A problem still exists, though, because ocean carriers still control about 10 percent of the chassis, which they use in cases where their service contracts with customers specify the use of a certain lessors’ chassis for so-called “store-door” moves in a bundled payment arrangement. Those moves may require that the trucker go first to a location in which the chassis-leasing company stores the equipment, and then to the terminal, racking up extra time and fuel costs. Conversely, the trucker can use the chassis he has on hand, at his own cost. “They have to make the decision: Do I eat the cost of that chassis, or do I wait until there is a chassis available that I can use?” LaBar said. Also, despite the overall success of the pool of pools in Southern California, some terminals on some occasions run out of chassis, and that also makes it difficult for truckers to keep to ¬†appointments. New York-New Jersey had intended to have its market-based chassis pool in operation last year. However, delays resulted, and truckers are waiting somewhat apprehensively for that to happen, for the same reasons experienced in Southern California, Coyle said. “The ocean carriers are out of the chassis business, but they’re still in it,” he said.

Given the complexities involved in new chassis arrangements, meeting the needs of truckers as well as marine terminals through mandatory appointment systems, and handling ever larger vessels, including 18,000-TEU ships that will be calling soon on the West Coast, it will be more important than ever that shipping lines, terminal operators, equipment providers and truckers share information in real time, said John Cushing, president ¬†of PierPass Inc., which represents terminal operators Los Angeles-Long Beach.
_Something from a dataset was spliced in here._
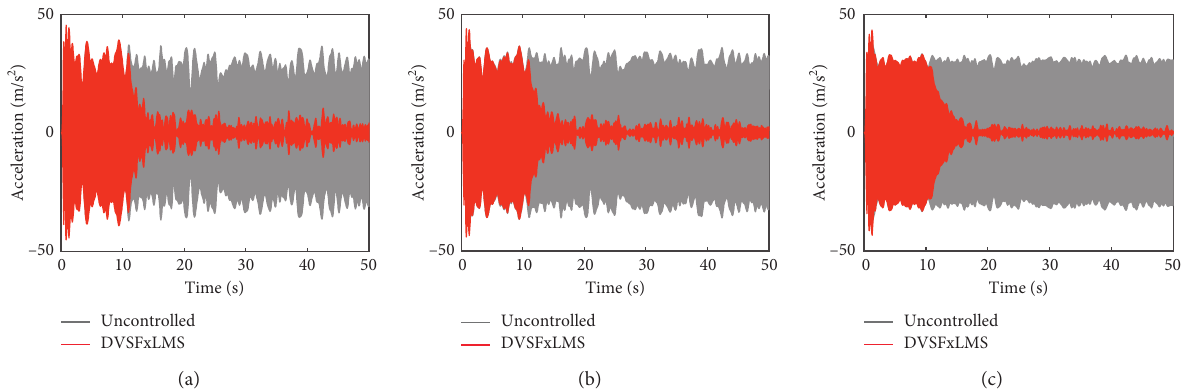
Figure 11: Experimental results of the DVSFxLMS controller under harmonic excitation with superimposed noise: acceleration response at point A. (a) σ 2 � 1, (b) σ 2 � 0.25, and (c) σ 2 �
While all of the pieces in the puzzle are not yet in place, the ports provide a forum for all of the parties in the supply-chain optimization effort they formed last year, Cushing said. If the effort is successful, terminals will know how much labor and equipment they will need each day, chassis lessors will known how much equipment is needed by each of their customers and where the chassis will be needed and truckers will know when to dispatch their drivers based upon container and equipment availability. “Communication is the key,” Cushing said.